South African space science had a big day on 13 January 2022. The Cape Peninsula University of Technology, based in Cape Town, launched its third satellite mission into space from the Cape Canaveral rocket launch site in Florida in the US.

The nanosatellite constellation – consisting of three satellites – is called MDASat (Marine Domain Awareness). A nanosatellite is smaller than standard satellites, weighing between 1kg and 10kg; it’s an affordable, functional option. The mean mass of each of our satellites is 2.1kg.

MDASat is designed to collect data that will enhance the security and protection of South African marine resources. The constellation will detect, monitor and identify foreign vessels within the country’s exclusive economic zone. This could help track illegal dumping and fishing.

Our hope, as the team that developed and designed the constellation – I am the acting chief engineer on the project – is that MDASat will enhance the country’s ocean sovereignty and protect our marine resources.

African space science mission follows on from the successful development, launch and operation of two other nanosatellites: ZACUBE-1, known as TshepisoSat, and ZACUBE-2’s.

It’s an exciting moment not just for the institution and for South Africa, but for the African continent more broadly: this is the first constellation of satellites developed and designed in Africa. Other African countries, among them Kenya, Morocco, Nigeria and Ghana, have sent satellites into space. But these were not developed and designed on the continent; they involved partnerships with non-African nations or companies.
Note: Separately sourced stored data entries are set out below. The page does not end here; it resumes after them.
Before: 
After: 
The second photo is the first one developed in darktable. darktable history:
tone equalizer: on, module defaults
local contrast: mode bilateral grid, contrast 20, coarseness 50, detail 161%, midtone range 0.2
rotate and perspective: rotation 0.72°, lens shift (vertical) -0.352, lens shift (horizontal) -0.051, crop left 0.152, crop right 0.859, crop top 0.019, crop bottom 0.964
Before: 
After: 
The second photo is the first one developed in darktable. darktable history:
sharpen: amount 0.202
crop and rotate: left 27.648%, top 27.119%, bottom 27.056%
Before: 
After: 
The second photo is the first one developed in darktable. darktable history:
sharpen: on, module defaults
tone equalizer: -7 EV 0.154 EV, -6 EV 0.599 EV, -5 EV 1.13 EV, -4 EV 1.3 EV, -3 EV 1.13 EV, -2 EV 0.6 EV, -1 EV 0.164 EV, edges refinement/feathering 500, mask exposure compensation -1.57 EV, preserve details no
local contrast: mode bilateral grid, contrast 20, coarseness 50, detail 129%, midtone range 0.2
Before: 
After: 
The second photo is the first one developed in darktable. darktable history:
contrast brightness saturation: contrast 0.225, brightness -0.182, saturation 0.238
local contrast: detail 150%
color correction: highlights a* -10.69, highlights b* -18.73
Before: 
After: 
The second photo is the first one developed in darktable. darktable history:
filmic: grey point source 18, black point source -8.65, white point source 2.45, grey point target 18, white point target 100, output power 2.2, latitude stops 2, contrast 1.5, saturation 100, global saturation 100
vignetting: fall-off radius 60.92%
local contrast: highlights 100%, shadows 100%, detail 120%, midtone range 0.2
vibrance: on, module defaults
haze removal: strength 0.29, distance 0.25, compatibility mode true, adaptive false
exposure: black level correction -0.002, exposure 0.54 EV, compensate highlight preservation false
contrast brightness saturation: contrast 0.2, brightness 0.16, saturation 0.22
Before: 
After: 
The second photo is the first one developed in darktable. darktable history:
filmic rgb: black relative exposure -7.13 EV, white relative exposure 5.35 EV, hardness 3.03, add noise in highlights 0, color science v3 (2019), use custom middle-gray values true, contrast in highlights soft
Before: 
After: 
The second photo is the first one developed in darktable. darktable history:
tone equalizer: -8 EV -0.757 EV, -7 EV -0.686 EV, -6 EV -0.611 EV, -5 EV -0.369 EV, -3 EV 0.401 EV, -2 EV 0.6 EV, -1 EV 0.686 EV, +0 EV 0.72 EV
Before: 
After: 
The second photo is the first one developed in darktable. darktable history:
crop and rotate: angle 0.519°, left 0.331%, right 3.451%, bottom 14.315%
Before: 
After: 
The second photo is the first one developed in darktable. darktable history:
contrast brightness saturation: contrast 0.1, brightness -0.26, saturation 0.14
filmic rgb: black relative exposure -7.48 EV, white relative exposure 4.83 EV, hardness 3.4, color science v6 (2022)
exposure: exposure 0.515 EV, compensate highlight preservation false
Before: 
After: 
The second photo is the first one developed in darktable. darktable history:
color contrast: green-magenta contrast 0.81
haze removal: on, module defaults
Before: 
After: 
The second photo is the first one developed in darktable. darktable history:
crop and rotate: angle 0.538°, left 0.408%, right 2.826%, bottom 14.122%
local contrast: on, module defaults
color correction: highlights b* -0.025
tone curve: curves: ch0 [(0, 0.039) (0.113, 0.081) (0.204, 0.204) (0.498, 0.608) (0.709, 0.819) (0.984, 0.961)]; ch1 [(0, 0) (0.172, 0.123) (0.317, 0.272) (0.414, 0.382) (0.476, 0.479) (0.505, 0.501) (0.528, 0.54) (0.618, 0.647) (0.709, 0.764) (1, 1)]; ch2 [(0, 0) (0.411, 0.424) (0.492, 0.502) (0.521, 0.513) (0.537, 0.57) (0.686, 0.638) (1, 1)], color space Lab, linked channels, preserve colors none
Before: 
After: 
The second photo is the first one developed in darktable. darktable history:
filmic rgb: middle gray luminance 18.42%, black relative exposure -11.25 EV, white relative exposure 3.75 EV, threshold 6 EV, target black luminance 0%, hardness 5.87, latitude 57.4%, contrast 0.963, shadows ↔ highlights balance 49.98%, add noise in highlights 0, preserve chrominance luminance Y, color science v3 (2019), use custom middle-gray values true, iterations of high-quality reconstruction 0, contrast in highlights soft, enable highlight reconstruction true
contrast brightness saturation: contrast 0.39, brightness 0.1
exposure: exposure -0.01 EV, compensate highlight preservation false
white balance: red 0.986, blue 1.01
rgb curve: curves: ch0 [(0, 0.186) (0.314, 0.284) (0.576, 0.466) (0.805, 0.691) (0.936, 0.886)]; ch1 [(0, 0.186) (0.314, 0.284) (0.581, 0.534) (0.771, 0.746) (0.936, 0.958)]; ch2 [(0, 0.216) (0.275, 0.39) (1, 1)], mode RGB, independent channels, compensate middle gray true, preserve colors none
This is important because the more countries and scientists are involved in space the better: this provides better collaborations and presents new technical techniques to process information. Different data can be used for all sorts of purposes, like tracking space weather and monitoring natural and marine resources.

MDASat’s role

The January 13 launch sent three satellites of the MDA constellation (we hope to launch nine in total as part of this constellation) into space. MDASat-1 will use Automatic Identification System data to monitor ships’ movements within South Africa’s exclusive economic zone. Automatic Identification System is a radio system used for the tracking of maritime traffic. The location messages received by the satellites from ships in the ocean beneath is downloaded daily from the satellite when it passes over the ground station at the university’s Bellville, Cape Town campus.